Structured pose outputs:
· · · · · · ·
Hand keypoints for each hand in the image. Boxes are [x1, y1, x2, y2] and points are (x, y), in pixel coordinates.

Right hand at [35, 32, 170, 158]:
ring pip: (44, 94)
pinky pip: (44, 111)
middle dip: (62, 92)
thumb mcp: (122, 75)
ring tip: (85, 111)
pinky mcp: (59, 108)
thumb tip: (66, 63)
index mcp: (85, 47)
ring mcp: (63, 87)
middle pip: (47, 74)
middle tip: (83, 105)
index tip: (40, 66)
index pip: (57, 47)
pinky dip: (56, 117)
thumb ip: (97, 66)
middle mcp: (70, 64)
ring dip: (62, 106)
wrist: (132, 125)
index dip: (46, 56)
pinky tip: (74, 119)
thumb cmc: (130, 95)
· · · · · · ·
> **WHAT IS EXPECTED**
Only the data above, repeated exactly, should make up the reply.

> **EXERCISE ANSWER**
Hand keypoints for each hand in the image. Boxes are [x1, y1, x2, y2] and points are (x, y), in pixel coordinates.

Right hand at [35, 32, 170, 158]:
ring pip: (44, 94)
pinky pip: (44, 111)
middle dip: (62, 92)
thumb mcp: (122, 75)
ring tip: (85, 111)
pinky mcp: (59, 108)
thumb tip: (66, 63)
index mcp: (85, 47)
ring mcp: (63, 87)
middle pip: (47, 74)
middle tip: (83, 105)
index tip: (40, 66)
index pip: (57, 47)
pinky dip: (56, 117)
thumb ip: (97, 66)
middle mcp: (70, 64)
ring dip: (62, 106)
wrist: (132, 125)
index dip: (46, 56)
pinky tip: (74, 119)
thumb cmc: (130, 95)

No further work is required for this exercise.